Verdammte unbesonnene Füße! Sie spielten mir einen ähnlichen Streich, als ich einmal in Göttingen bei Professor Saalfeld hospitierte und dieser mit seiner steifen Beweglichkeit auf dem Katheder hin und her sprang und sich echauffierte, um auf den Kaiser Napoleon recht ordentlich schimpfen zu können – nein, arme Füße, ich kann es euch nicht verdenken, daß ihr damals getrommelt, ja ich würde es euch nicht mal verdacht haben, wenn ihr in eurer stummen Naivetät euch noch fußtrittdeutlicher ausgesprochen hättet. Wie darf ich, der Schüler Le Grands, den Kaiser schmähen hören? Den Kaiser! den Kaiser! den großen Kaiser!
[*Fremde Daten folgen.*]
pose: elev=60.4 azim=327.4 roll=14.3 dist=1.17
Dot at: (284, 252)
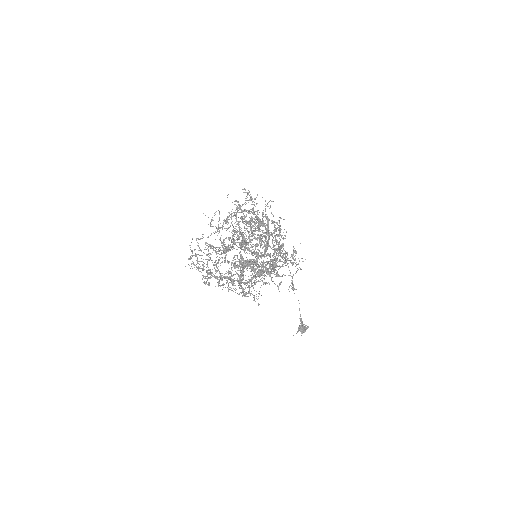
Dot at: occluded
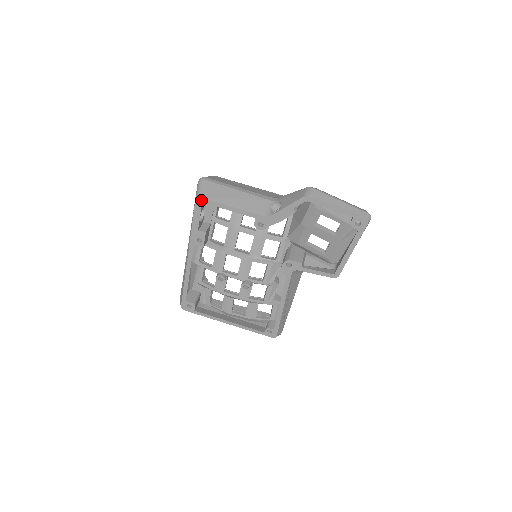
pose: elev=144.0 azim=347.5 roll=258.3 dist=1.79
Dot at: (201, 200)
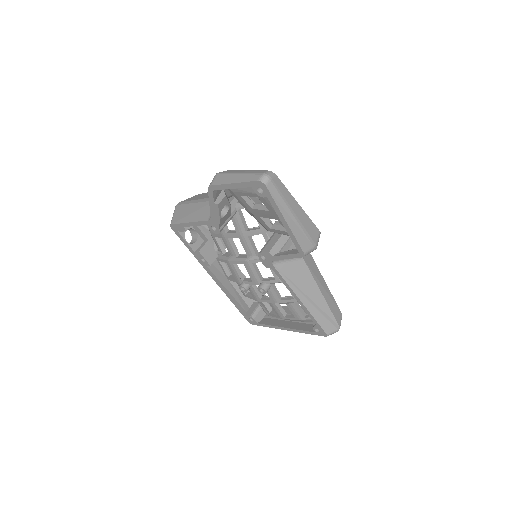
Dot at: (173, 226)
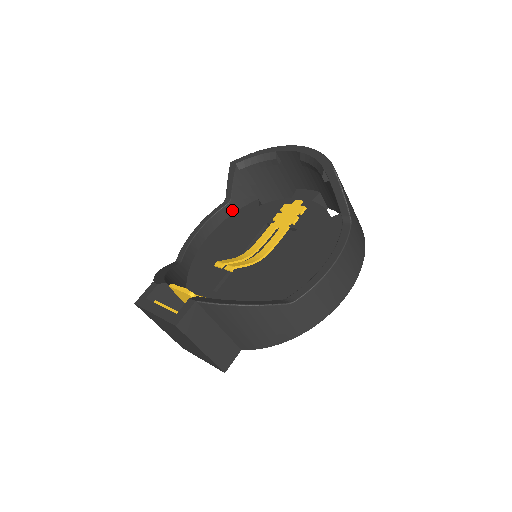
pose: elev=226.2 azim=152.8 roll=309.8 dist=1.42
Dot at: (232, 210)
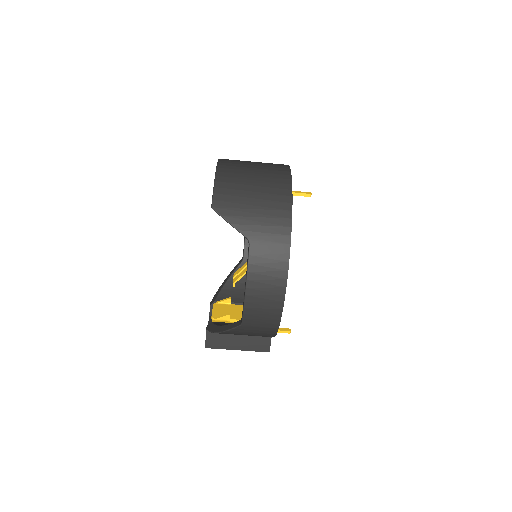
Dot at: occluded
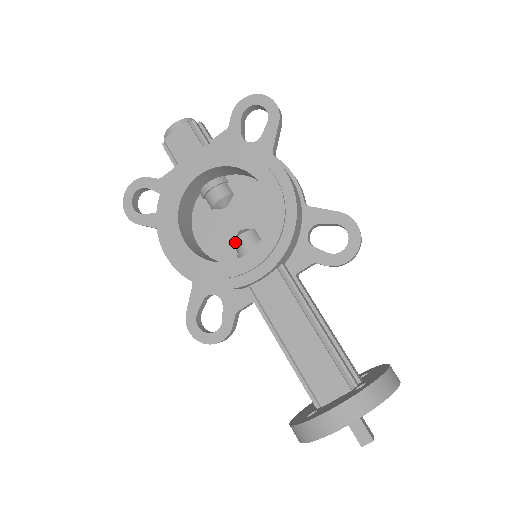
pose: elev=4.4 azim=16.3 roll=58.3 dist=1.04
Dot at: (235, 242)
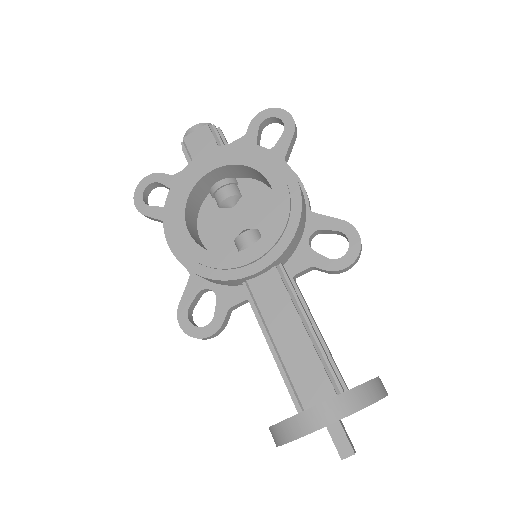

Denke ich an den großen Kaiser, so wird es in meinem Gedächtnisse wieder recht sommergrün und goldig, eine lange Lindenallee taucht blühend empor, auf den laubigen Zweigen sitzen singende Nachtigallen, der Wasserfall rauscht, auf runden Beeten stehen Blumen und bewegen traumhaft ihre schönen Häupter – ich stand mit ihnen im wunderlichen Verkehr, die geschminkten Tulpen grüßten mich bettelstolz herablassend, die nervenkranken Lilien nickten wehmütig zärtlich, die trunkenroten Rosen lachten mir schon von weitem entgegen, die Nachtviolen seufzten – mit den Myrten und Lorbeeren hatte ich damals noch keine Bekanntschaft, denn sie lockten nicht durch schimmernde Blüte, aber mit den Reseden, womit ich jetzt so schlecht stehe, war ich ganz besonders intim – Ich spreche vom Hofgarten zu Düsseldorf, wo ich oft auf dem Rasen lag und andächtig zuhörte, wenn mir Monsieur Le Grand von den Kriegstaten des großen Kaisers erzählte und dabei die Märsche schlug, die während jener Taten getrommelt wurden, so daß ich alles lebendig sah und hörte. Ich sah den Zug über den Simplon – der Kaiser voran und hinterdrein klimmend die braven Grenadiere, während aufgescheuchtes Gevögel sein Krächzen erhebt und die Gletscher in der Ferne donnern – ich sah den Kaiser, die Fahne im Arm, auf der Brücke von Lodi – ich sah den Kaiser im grauen Mantel bei Marengo – ich sah den Kaiser zu Roß in der Schlacht bei den Pyramiden – nichts als Pulverdampf und Mamelucken – ich sah den Kaiser in der Schlacht bei Austerlitz – hui! wie pfiffen die Kugeln über die glatte Eisbahn! – ich sah, ich hörte die Schlacht bei Jena – dum, dum, dum, – ich sah, ich hörte die Schlacht bei Eylau, Wagram – – – nein, kaum konnt ich es aushaken! Monsieur Le Grand trommelte, daß fast mein eignes Trommelfell dadurch zerrissen wurde.